Tuesday, October 11, 2016

Dylan's Three Angels Are Still Singing

One of my favorite Dylan albums for the longest times was New Morning, a 1970 release that quickly went gold in the U.S. and reached #1 in the U.K. The much maligned Self Portrait preceded it by four months. Three Angels is the second-to-last song on side two of this album and quite a curious one at that for many people.

New Morning is full of Biblical and spiritual allusions. The title track itself implies an awakening of sorts. "If Not For You" hinges on the "who" of you. George Harrison clearly interprets this as God. "If not for You, Lord." "The Day of the Locusts": though we know this song's inspiration comes from an event very far from Biblical, locusts were one of the ten plagues which contributed to Israel's release from Egypt in the Book of Exodus. And here in this song, we find a strange story about three angels high up on their poles in the middle of a city. It begins...

Three angels up above the street
Each one playing a horn
Dressed in green robes with wings that stick out
They’ve been there since Christmas morn

If you take it literally, it's quite curious. How high are the poles? Is the color green significant? Is the number three important? What kind of poles are they that angels can stand on? Is this a variation of the question how many angels can dance on the head of a pin?

Tony Atwood's Untold Dylan blog addresses the three angels in a different manner than I will. (He may even be more correct than I realize.) We're both only speculating. Atwood points out that there are three angels in the Book of Revelation chapter 14. You can read his account there.

I see the angels on poles as symbolic of elevation. It doesn't matter how high the poles are. The number three is one of those numbers repeated throughout holy Scripture. And this song is actually three parts, the first being the description of the angels and what they are doing: making music.

The rest of the song is part two up until the very last couplet.

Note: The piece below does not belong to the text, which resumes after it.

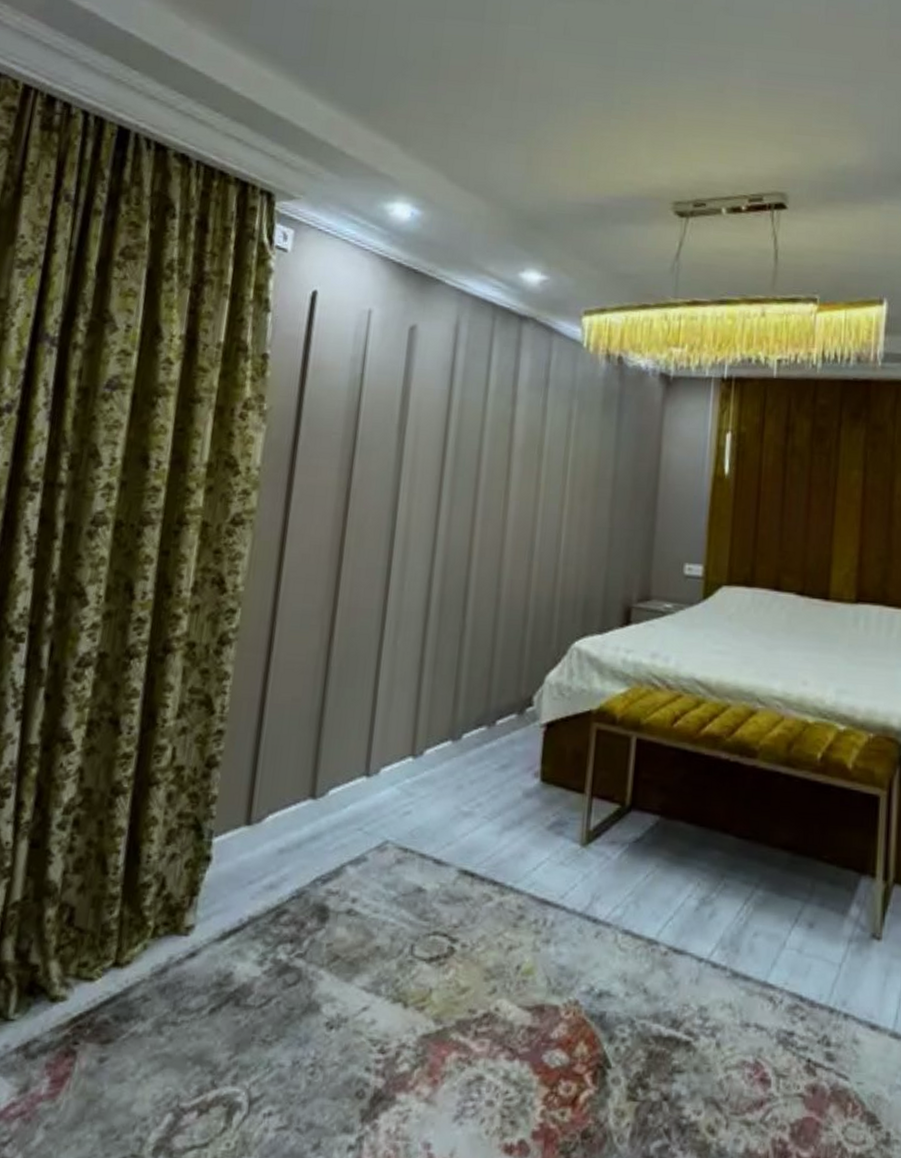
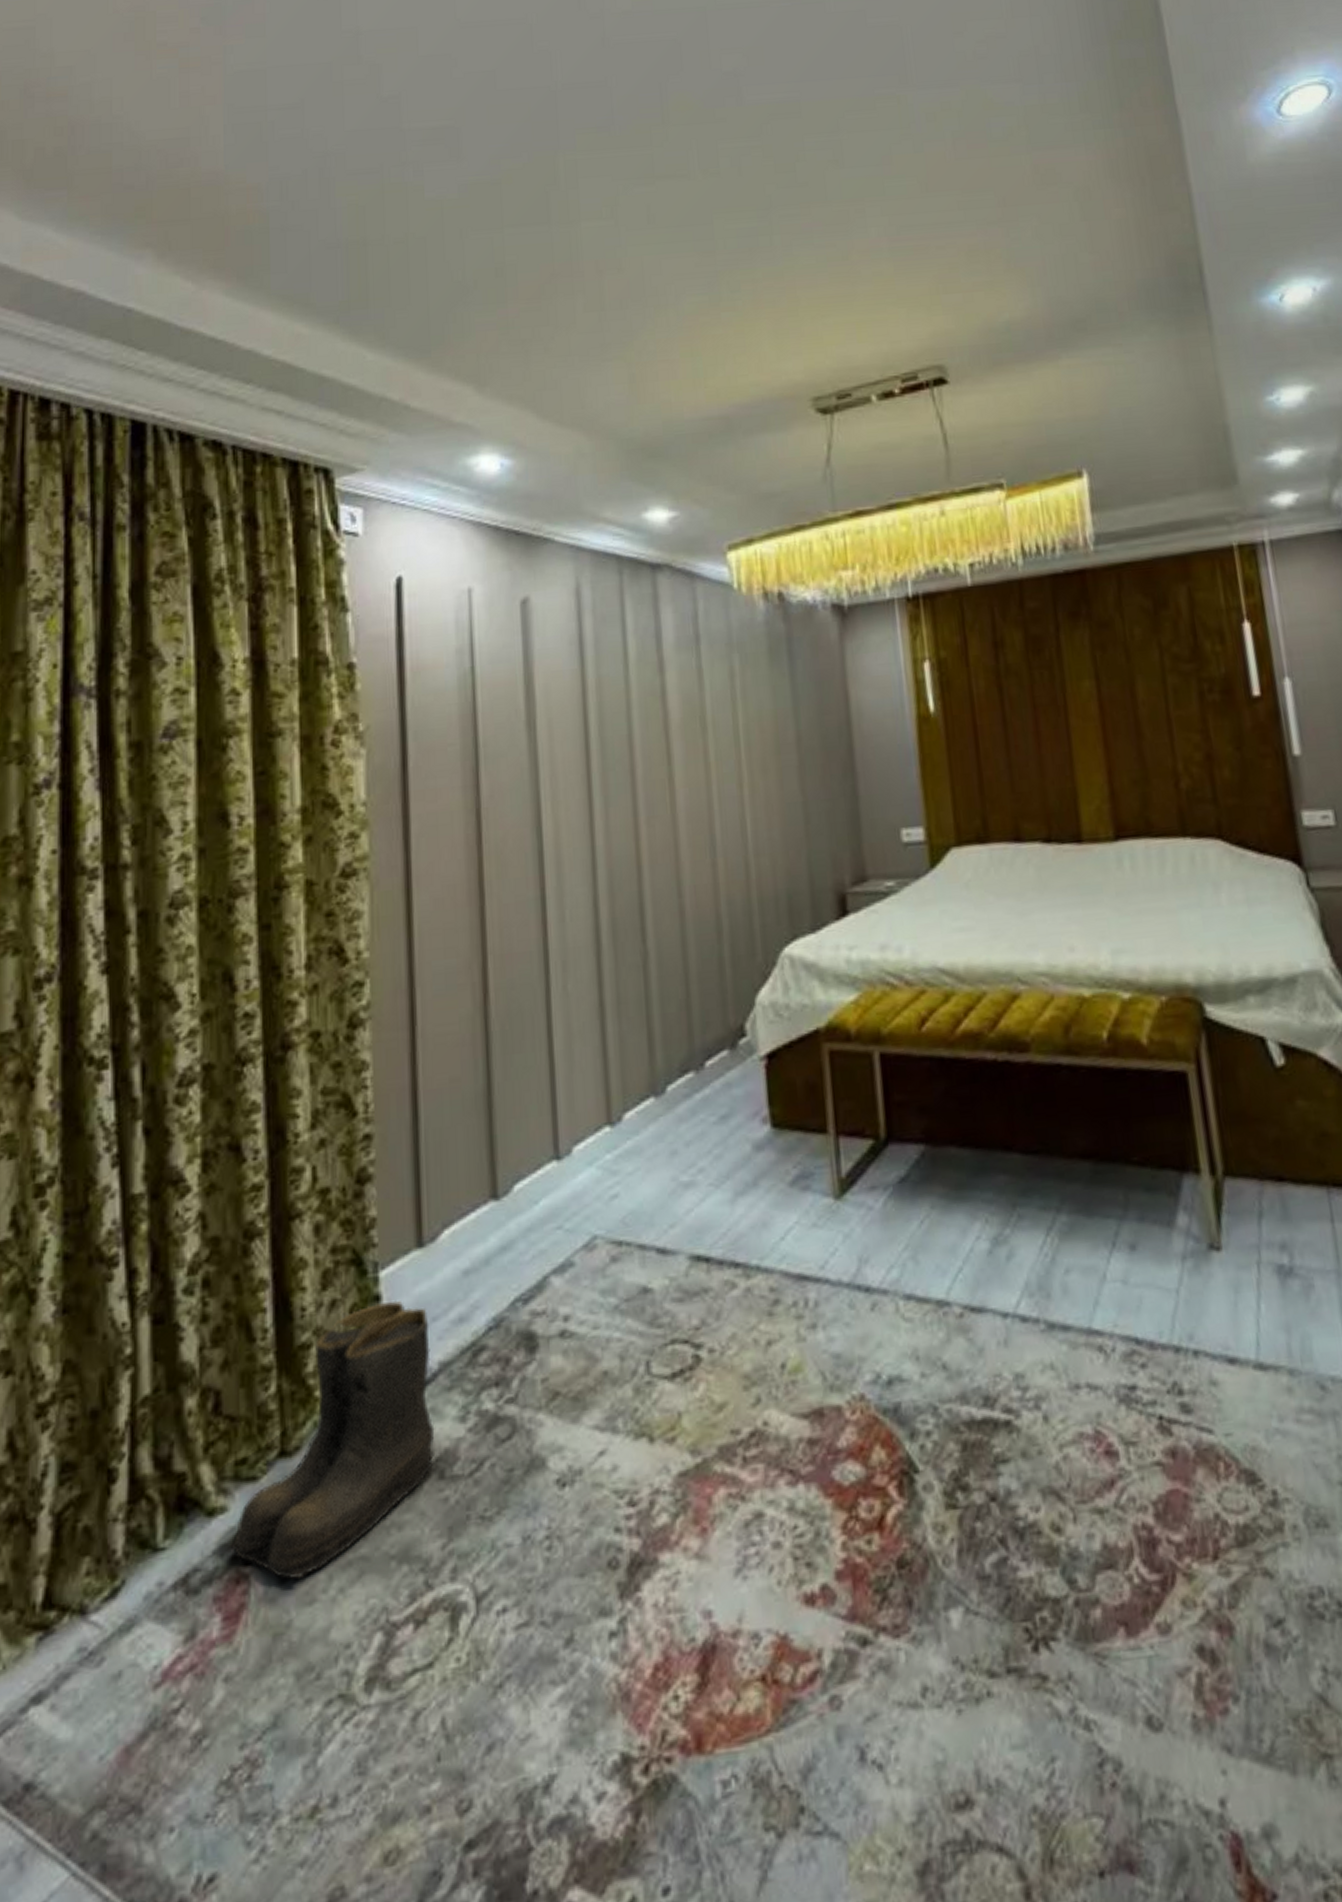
boots: none [64,862,246,1062] -> present [230,1300,438,1580]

It is a description of the kinds of ordinary things one sees on the street of any big city. A guy going quickly by in a hurry, a lady in a colorful dress, a U-Haul, an abandoned vehicle, a bus, dogs, pigeons, men who have been up too late partying and are dragging themselves to work, a bakery truck.

All the while the angels keep making their music, all day long.

The wildest cat from Montana passes by in a flash
Then a lady in a bright orange dress

One U-Haul trailer, a truck with no wheels
The Tenth Avenue bus going west
The dogs and pigeons fly up and they flutter around
A man with a badge skips by
Three fellas crawlin’ on their way back to work
Nobody stops to ask why
The bakery truck stops outside of that fence
Where the angels stand high on their poles
The driver peeks out, trying to find one face
In this concrete world full of souls
The angels play on their horns all day
The whole earth in progression seems to pass by
But does anyone hear the music they play
Does anyone even try?*

The song isn't really sung, it is narrated. All throughout the music builds, and toward the end something akin to an angel chorus is also singing in the background. 

The whole earth in progression passes within earshot of these angels singing. But who hears them? And what are they singing? 

In fact, Dylan goes further with this indictment: Does anyone even try?

We live in a crazy world with the result that a lot of folks are suffering from "crazy mixed up confusion" and it's killing them. If only they could hear the angels.

The Book of Revelation is often referred to Apocalyptic Literature, and after the turbulent Sixties there was a lot of spiritual questing stirred up. Dylan's post-motorcycle-wreck produced songs that showed a keen awareness of this end-of-the-world cultural current because it was happening within himself, though songs like Hard Rain clearly come from the same place and the accident didn't introduce the idea, only amped it. I believe the music these angels were playing has indeed been perpetual, though in a different realm from our own, a "new song" that was born on Christmas morn and can be found in Revelation chapters 4 and 5. It took another decade for the seeds that birthed this song produced the slow train that emerged from the fog, but it's outlines were visible early. 

I can't remember if I was in high school or whether it was a few years later but all the spiritual inuendo and animation in Dylan's lyrics led some critics to suspect that one day Dylan himself would become a spiritual leader, and potentially even an object of worship. This kind of burden, however, was as distasteful as that of being "the voice of a generation." If Dylan brought light to the world, its aim was to provide illumination for an object far more worthy of our reverence. 

* * * * 
Meantime, life goes on all around you. Listen to the music.